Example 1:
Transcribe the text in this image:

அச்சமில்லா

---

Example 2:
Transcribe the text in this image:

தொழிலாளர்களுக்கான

————

## EXERCISE GOAL:
Set down all of the data above again, exactly.

## RESULT:
Example 1:
Transcribe the text in this image:

அச்சமில்லா

---

Example 2:
Transcribe the text in this image:

தொழிலாளர்களுக்கான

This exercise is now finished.